Adobe MAX was considerably more developer focused than I had anticipated, but there was still lots of cool emerging technology and creative centered talks to keep my attention. While many of the talks I attended devolved into presenters typing actionscript projected onto a wall, several talks stood out as being inspirational, insightful and educational.
Lee Brimelow gave a great talk about augmented reality and showed several examples of real world applications. Joshua Davis gave a very inspiring presentation about the evolution of his work, his process (Tinker, tinker, and more tinker) and his unfortunate encounters with print shops. I’m pretty sure everyone involved left that talk eager to go experiment on their own.
Some other highlights for me were being introduced to the Mega Phone platform, getting a behind the scenes of the new Guiter Hero website, gtting a glimpse of Photoshop’s content aware technology and of course, Roundarch‘s very own talks surround the Tesla model S.
The MAX Bash, watching the sneaks and meeting all sorts of cool, intelligent people are what really made this conference worthwhile.
The Yahoo Hackday experience was equally developer focused, but had a more grass roots flavor to it. After a day of talks promoting the latest Yahoo! technologies(which I was unable to attend), sessions broke and teams were organized. Each team had roughly 17 hours to brainstorm, build, design and test their “hack”. The definition of what a hack is and what technology or hardware it uses was up for creative interpretation.

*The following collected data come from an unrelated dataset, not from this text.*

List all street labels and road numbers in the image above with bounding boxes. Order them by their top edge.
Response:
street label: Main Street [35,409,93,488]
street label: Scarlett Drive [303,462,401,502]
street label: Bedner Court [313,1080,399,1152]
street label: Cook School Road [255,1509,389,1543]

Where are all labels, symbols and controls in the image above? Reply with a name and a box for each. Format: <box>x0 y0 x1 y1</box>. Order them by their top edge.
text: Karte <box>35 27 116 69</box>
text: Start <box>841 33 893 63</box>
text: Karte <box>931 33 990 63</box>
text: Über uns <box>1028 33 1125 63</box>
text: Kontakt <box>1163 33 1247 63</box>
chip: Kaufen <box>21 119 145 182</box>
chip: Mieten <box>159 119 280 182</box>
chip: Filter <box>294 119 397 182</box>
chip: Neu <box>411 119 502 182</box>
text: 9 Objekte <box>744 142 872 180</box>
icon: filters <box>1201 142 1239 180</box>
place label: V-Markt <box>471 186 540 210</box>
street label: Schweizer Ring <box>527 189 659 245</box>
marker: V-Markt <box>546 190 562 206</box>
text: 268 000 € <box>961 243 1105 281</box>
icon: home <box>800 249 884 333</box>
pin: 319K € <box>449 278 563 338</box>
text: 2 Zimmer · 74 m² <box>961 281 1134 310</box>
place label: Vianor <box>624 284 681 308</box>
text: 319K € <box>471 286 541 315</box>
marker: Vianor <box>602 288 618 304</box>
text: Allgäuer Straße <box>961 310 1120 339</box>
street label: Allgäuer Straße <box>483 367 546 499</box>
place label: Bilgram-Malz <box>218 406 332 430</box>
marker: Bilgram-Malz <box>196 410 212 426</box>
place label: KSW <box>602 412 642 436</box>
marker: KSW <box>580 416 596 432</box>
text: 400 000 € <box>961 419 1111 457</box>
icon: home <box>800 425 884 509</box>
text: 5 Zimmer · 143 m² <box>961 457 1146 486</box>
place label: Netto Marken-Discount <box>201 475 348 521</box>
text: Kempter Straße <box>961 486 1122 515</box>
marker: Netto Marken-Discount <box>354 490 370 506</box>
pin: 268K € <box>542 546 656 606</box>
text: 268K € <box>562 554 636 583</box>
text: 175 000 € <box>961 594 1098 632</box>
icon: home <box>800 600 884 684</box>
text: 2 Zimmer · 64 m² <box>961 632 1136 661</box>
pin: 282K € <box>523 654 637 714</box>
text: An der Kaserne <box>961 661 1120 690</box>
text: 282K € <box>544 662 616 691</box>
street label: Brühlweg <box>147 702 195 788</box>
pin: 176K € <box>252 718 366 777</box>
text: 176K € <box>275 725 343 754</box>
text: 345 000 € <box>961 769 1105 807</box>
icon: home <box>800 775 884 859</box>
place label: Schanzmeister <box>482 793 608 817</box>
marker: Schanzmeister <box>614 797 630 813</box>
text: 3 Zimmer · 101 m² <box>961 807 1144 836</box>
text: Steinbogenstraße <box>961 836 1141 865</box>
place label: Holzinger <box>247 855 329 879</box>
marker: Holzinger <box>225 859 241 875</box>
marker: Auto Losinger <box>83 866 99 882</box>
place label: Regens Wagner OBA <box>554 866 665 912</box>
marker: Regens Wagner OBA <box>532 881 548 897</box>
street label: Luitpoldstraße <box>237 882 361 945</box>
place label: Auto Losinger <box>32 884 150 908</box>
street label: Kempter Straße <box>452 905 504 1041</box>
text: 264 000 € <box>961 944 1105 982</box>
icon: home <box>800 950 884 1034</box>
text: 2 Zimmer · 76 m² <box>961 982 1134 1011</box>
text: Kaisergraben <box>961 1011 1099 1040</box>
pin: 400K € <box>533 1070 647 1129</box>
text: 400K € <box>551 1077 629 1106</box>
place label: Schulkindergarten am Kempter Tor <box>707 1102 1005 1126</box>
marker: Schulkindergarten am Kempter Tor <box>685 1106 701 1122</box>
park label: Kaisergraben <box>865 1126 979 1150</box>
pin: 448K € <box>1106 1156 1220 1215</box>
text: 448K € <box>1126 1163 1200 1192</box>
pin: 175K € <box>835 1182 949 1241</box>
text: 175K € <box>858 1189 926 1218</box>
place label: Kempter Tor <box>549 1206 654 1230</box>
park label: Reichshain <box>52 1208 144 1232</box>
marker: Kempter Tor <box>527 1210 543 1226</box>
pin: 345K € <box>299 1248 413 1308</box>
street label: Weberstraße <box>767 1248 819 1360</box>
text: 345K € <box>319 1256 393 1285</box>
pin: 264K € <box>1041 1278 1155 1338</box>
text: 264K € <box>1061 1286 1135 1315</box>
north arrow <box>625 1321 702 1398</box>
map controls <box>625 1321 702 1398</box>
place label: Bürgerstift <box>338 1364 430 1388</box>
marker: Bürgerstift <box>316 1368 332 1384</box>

I partnered up with Akeem to work on developing an interactive restaurant menu. While more time to work on our idea would it been appreciated, it was great to work under the gun (voluntarily for a change) and see what other teams came up with. While our idea attracted a bit of media attention, in the end we got beat out by some other really great ideas. The overall winner of the competition was Insider Trades by team Queens Law. They describe their motivation below:
Insider trading of stocks is very valuable information. Knowing which executives are selling and buying is a very useful indicator for the millions of people who are casual investors.
For a list of all of the winner, and a recap of the competition, click here
Overall, last week was super fun and jam-packed. I had met lots of cool, interesting folks and learned lots at both conference. I’m already looking forward to next year.